Thursday, March 16, 2017

Cultural xenophobia

Jane Jacobs:

Cultural xenophobia is a frequent sequel to a society’s decline from cultural vigor. Someone has aptly called self-imposed isolation a fortress mentality. [Karen] Armstrong describes it as a shift from faith in logos, reason, with its future-oriented spirit, ”always . . . seeking to know more and to extend . . . areas of competence and control of the environment,” to mythos, meaning conservatism that looks backward to fundamentalist beliefs for guidance and a worldview.

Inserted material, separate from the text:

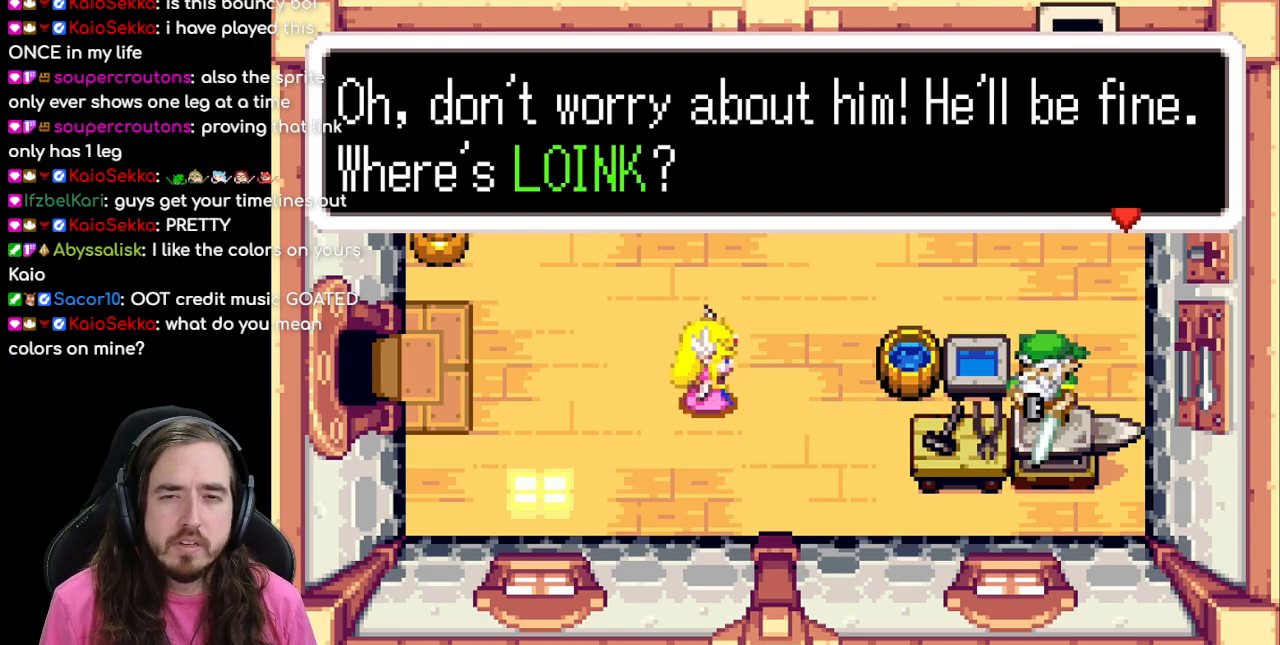
{"buttons": [], "events": []}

Jane Jacobs, Dark Age Ahead (New York: Random House, 2004).
Also from this book
Credentialing v. educating

[The unidentified quotation is from Karen Armstrong’s The Battle for God: A History of Fundamentalism (New York: Random House, 2000.]

comments: 2

Daughter Number Three said...

I love this, but I have to say I despair about logos vs. mythos (though I wasn't using those words) every time I hear about current brain research that says we humans are made more for the latter than the former.

What are we to do?

Elaine said...

There is also a very readable book, _Rescuing The Bible from Fundamentalism_ by Espiscopal bishop John Spong (not a typo)......
None of this is very comforting; the new Dark Ages?